Saturday, January 19, 2013

Oh My Ears

After My Husband and I were married, it took a couple of months for me to move away to be with him.  He was in schools, and in between a real duty station.  So, I was waited.  When the time came, I moved to Norfolk, Virginia to be with him.  While that is closer to northern VA, and not the same as the real south, it is  still in Virginia, and it wasn't so different that I was taken aback by my surroundings.
Our next big move was to Corpus Christi, Texas.  That did bring with is some serious culture shock.  We often called it Northern Mexico.  It was different.  It wasn't bad, though, at all.  It was just an adjustment for this girl who was born and raised in small, fairly homogeneous, town in Tennessee.  That area of Texas is a little strange in the culture.  Its sort of like if the south and Mexico had a baby, they would have that region.  It is a mix of the cultures and traditions, I suppose.  So, in some ways, it still felt familiar while opening me up to a lot.
We lived in TX for a few years, and finished out his tour there.  Then, after a more short stints for school, we moved to San Diego.
Talk about culture shock.  That was it.  I'm not sure that moving to a foreign land would be that much more.  It wasn't something I was prepared for, at all.  Nothing felt familiar, and people automatically pointed out how different I was the moment I opened my mouth and spoke.  I had a southern accent, and it set people off everywhere I went.  I got grilled all the time about where I was from.  Sometimes it was uncomfortable.
The crazy thing is, compared to my home town, and most of the people I know, I have very little accent.

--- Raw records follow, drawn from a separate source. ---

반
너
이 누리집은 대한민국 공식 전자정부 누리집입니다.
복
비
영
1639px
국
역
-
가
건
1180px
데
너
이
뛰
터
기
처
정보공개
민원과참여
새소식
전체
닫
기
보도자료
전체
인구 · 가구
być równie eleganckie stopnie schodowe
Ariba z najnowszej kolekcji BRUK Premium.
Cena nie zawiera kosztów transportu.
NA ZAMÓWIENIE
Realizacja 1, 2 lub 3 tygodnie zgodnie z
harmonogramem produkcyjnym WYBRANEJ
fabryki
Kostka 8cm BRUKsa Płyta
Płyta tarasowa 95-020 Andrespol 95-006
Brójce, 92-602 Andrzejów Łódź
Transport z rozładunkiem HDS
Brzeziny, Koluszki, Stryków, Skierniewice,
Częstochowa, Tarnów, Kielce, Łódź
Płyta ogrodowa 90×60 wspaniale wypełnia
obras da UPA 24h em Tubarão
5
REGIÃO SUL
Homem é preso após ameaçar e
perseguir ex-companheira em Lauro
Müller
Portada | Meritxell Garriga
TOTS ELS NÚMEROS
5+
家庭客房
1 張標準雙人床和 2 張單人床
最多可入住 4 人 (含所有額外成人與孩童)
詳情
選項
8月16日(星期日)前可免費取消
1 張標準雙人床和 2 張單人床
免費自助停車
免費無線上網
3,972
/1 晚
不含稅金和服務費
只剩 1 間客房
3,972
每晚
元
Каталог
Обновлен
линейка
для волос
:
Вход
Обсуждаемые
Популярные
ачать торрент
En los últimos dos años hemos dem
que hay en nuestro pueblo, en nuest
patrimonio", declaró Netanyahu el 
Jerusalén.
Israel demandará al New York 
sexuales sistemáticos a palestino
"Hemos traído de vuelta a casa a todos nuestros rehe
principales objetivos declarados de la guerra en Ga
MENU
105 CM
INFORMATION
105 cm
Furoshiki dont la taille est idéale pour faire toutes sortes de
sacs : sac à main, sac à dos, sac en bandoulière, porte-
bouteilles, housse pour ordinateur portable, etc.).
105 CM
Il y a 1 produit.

The longer I was away, the softer it got, too.  My friends could tell when I had been around my mom, if she had been visiting, because it would flair up a little.
I began to really work on my diction, and I hoped that it was as clear as possible.  In fact, when we first moved back here, people had a hard time understanding me.  They still do occasionally.  I spoke quickly and with little affectation, making me sound different from them.  During Girl Scout Cookie training for my parents, I had one Dad who could not understand me.  I tried to speak more slowly.  I tried to speak more clearly.  I think that made it worse.  Eventually his daughter started repeating everything for him in the typical slow southern drawl and he got it.
The thing is, the longer I am here, the more I hear myself returning to that.  It is impossible not to.  That is all my ears hear.  My brain will rewire itself again and eventually I will start sounding like that.
I am already using more colloquialisms.  The other day, at the end of a phone conversation with a CA friend, I said "Well, go on then".  When you read it, it could sound hateful, but when said in the Southern way, it is simply a way to say good bye, without any hint of ill feelings.  Its just the way they talk.  I realized when she laughed that she might have thought I was being rude, but in fact, its sort of a common phrase that I have already started to use.
I hear the girls say things all the time that amaze me, and not necessarily in a good way.  In particular, I realize that The Littlest One will have a strong southern accent.  She will probably be the only native San Diegan to speak with a southern drawl.  Already, she says "byyeeee" instead of bye.
I hope to go visit San Diego this summer, if possible.  If we do, I plan on re immersing myself in the culture there.  I want to hang out with my friends, visit Balboa Park, and do a lot of the touristy things we shun when you actually live there, but most of all, I want to just listen for a while, and soak up as much of the sound of speech as possible.